EXERCISE REQUIREMENTS:
a) Retype the rose border post word for word, everything from "The Final Push" down to "before I started.".
b) In the rose border post, translate this sentence into Spanish: "I ran out of steam at about 4:00 this afternoon."

Friday, May 22, 2015

The Final Push to Finish the Front Rose Border

Today's weather has been cool (in the 70s), breezy, and perfect for working as long as it takes to finish the last little bit of the mixed rose border in our front yard.  Remove the weeds and rogue grass that had taken over the space, dig and set the edging stones, install landscape fabric, plant roses, add irrigation emitters, then mulch.  Sounds like a lot, and it was.

After I'd been at it for a little while, I remembered to take my phone out of my pocket to capture a photo to show what the area sort of looked like before I started.



I ran out of steam at about 4:00 this afternoon.  The only thing on my list that I didn't get to was the mulch and a couple of quick pieces of landscape fabric.  This is the easy part, and my husband said that he will do it for me tomorrow.  He's such a sweetheart!

COLLECTED DATA:

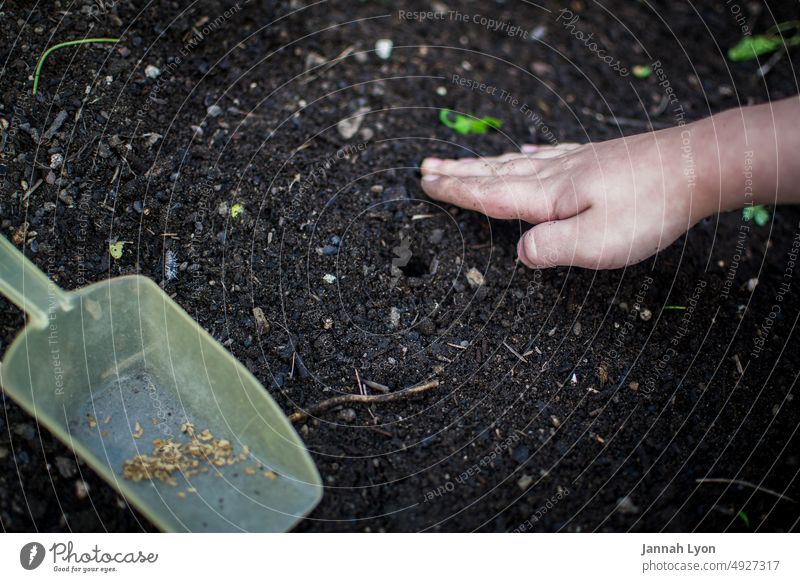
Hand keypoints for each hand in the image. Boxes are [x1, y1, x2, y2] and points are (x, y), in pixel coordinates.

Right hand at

EXERCISE RESULTS:
a)
The Final Push to Finish the Front Rose Border

Today's weather has been cool (in the 70s), breezy, and perfect for working as long as it takes to finish the last little bit of the mixed rose border in our front yard.  Remove the weeds and rogue grass that had taken over the space, dig and set the edging stones, install landscape fabric, plant roses, add irrigation emitters, then mulch.  Sounds like a lot, and it was.

After I'd been at it for a little while, I remembered to take my phone out of my pocket to capture a photo to show what the area sort of looked like before I started.

b) Me quedé sin energía alrededor de las 4:00 de esta tarde.